▶ [What the task asks]:
Type the entries again, word for word.

▶ [Data shown]:
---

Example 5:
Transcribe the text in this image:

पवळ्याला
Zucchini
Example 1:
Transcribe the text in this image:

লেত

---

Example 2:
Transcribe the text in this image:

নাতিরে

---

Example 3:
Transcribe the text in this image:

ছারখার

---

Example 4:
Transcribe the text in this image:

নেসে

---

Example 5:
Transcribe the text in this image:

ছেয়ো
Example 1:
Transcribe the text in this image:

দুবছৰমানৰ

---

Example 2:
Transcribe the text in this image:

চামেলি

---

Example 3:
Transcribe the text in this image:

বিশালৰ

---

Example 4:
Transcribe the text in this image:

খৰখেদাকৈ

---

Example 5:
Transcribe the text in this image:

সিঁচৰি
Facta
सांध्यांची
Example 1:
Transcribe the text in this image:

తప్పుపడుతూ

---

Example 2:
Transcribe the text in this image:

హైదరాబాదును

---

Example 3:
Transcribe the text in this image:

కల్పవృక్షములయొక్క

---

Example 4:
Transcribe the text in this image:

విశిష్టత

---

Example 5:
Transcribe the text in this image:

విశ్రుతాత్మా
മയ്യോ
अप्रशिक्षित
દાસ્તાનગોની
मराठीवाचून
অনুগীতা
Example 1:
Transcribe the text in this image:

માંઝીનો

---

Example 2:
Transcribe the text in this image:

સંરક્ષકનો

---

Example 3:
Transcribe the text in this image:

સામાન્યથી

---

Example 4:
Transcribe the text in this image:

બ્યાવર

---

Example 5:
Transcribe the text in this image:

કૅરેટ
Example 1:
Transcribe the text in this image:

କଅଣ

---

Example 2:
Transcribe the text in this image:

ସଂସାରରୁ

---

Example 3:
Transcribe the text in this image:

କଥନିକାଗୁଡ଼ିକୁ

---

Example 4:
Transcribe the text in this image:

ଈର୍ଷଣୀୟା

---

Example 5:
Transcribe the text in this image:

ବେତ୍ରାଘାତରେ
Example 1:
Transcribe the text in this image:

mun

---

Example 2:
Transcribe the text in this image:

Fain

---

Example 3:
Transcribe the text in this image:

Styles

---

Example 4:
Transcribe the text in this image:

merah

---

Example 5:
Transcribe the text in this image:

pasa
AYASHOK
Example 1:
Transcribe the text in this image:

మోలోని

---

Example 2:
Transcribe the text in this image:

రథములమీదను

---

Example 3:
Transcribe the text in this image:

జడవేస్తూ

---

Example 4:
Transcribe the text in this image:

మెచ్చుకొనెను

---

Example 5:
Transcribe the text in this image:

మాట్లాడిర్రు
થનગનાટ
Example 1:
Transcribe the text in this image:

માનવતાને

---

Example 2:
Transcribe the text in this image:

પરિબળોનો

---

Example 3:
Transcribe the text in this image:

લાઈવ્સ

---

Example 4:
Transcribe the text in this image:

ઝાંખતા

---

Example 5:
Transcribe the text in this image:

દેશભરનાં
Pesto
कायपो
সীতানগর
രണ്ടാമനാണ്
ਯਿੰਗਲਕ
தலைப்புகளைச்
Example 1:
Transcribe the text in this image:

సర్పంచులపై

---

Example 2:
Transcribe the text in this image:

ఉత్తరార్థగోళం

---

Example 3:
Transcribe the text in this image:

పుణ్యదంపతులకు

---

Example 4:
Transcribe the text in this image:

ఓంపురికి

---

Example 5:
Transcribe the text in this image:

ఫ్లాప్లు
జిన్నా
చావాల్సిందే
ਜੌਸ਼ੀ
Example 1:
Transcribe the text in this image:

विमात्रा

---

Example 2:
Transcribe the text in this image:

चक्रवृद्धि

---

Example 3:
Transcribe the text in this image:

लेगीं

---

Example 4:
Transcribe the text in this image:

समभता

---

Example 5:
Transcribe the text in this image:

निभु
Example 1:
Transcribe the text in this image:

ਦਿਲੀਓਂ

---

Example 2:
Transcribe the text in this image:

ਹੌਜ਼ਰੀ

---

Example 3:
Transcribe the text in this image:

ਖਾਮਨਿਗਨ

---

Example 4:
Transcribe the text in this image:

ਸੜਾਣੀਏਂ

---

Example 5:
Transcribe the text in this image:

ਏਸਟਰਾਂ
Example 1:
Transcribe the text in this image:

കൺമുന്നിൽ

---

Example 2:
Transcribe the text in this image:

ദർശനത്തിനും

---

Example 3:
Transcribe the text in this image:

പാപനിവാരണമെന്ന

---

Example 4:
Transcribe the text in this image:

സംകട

▶ [Completed exercise]:
---

Example 5:
Transcribe the text in this image:

पवळ्याला
Zucchini
Example 1:
Transcribe the text in this image:

লেত

---

Example 2:
Transcribe the text in this image:

নাতিরে

---

Example 3:
Transcribe the text in this image:

ছারখার

---

Example 4:
Transcribe the text in this image:

নেসে

---

Example 5:
Transcribe the text in this image:

ছেয়ো
Example 1:
Transcribe the text in this image:

দুবছৰমানৰ

---

Example 2:
Transcribe the text in this image:

চামেলি

---

Example 3:
Transcribe the text in this image:

বিশালৰ

---

Example 4:
Transcribe the text in this image:

খৰখেদাকৈ

---

Example 5:
Transcribe the text in this image:

সিঁচৰি
Facta
सांध्यांची
Example 1:
Transcribe the text in this image:

తప్పుపడుతూ

---

Example 2:
Transcribe the text in this image:

హైదరాబాదును

---

Example 3:
Transcribe the text in this image:

కల్పవృక్షములయొక్క

---

Example 4:
Transcribe the text in this image:

విశిష్టత

---

Example 5:
Transcribe the text in this image:

విశ్రుతాత్మా
മയ്യോ
अप्रशिक्षित
દાસ્તાનગોની
मराठीवाचून
অনুগীতা
Example 1:
Transcribe the text in this image:

માંઝીનો

---

Example 2:
Transcribe the text in this image:

સંરક્ષકનો

---

Example 3:
Transcribe the text in this image:

સામાન્યથી

---

Example 4:
Transcribe the text in this image:

બ્યાવર

---

Example 5:
Transcribe the text in this image:

કૅરેટ
Example 1:
Transcribe the text in this image:

କଅଣ

---

Example 2:
Transcribe the text in this image:

ସଂସାରରୁ

---

Example 3:
Transcribe the text in this image:

କଥନିକାଗୁଡ଼ିକୁ

---

Example 4:
Transcribe the text in this image:

ଈର୍ଷଣୀୟା

---

Example 5:
Transcribe the text in this image:

ବେତ୍ରାଘାତରେ
Example 1:
Transcribe the text in this image:

mun

---

Example 2:
Transcribe the text in this image:

Fain

---

Example 3:
Transcribe the text in this image:

Styles

---

Example 4:
Transcribe the text in this image:

merah

---

Example 5:
Transcribe the text in this image:

pasa
AYASHOK
Example 1:
Transcribe the text in this image:

మోలోని

---

Example 2:
Transcribe the text in this image:

రథములమీదను

---

Example 3:
Transcribe the text in this image:

జడవేస్తూ

---

Example 4:
Transcribe the text in this image:

మెచ్చుకొనెను

---

Example 5:
Transcribe the text in this image:

మాట్లాడిర్రు
થનગનાટ
Example 1:
Transcribe the text in this image:

માનવતાને

---

Example 2:
Transcribe the text in this image:

પરિબળોનો

---

Example 3:
Transcribe the text in this image:

લાઈવ્સ

---

Example 4:
Transcribe the text in this image:

ઝાંખતા

---

Example 5:
Transcribe the text in this image:

દેશભરનાં
Pesto
कायपो
সীতানগর
രണ്ടാമനാണ്
ਯਿੰਗਲਕ
தலைப்புகளைச்
Example 1:
Transcribe the text in this image:

సర్పంచులపై

---

Example 2:
Transcribe the text in this image:

ఉత్తరార్థగోళం

---

Example 3:
Transcribe the text in this image:

పుణ్యదంపతులకు

---

Example 4:
Transcribe the text in this image:

ఓంపురికి

---

Example 5:
Transcribe the text in this image:

ఫ్లాప్లు
జిన్నా
చావాల్సిందే
ਜੌਸ਼ੀ
Example 1:
Transcribe the text in this image:

विमात्रा

---

Example 2:
Transcribe the text in this image:

चक्रवृद्धि

---

Example 3:
Transcribe the text in this image:

लेगीं

---

Example 4:
Transcribe the text in this image:

समभता

---

Example 5:
Transcribe the text in this image:

निभु
Example 1:
Transcribe the text in this image:

ਦਿਲੀਓਂ

---

Example 2:
Transcribe the text in this image:

ਹੌਜ਼ਰੀ

---

Example 3:
Transcribe the text in this image:

ਖਾਮਨਿਗਨ

---

Example 4:
Transcribe the text in this image:

ਸੜਾਣੀਏਂ

---

Example 5:
Transcribe the text in this image:

ਏਸਟਰਾਂ
Example 1:
Transcribe the text in this image:

കൺമുന്നിൽ

---

Example 2:
Transcribe the text in this image:

ദർശനത്തിനും

---

Example 3:
Transcribe the text in this image:

പാപനിവാരണമെന്ന

---

Example 4:
Transcribe the text in this image:

സംകട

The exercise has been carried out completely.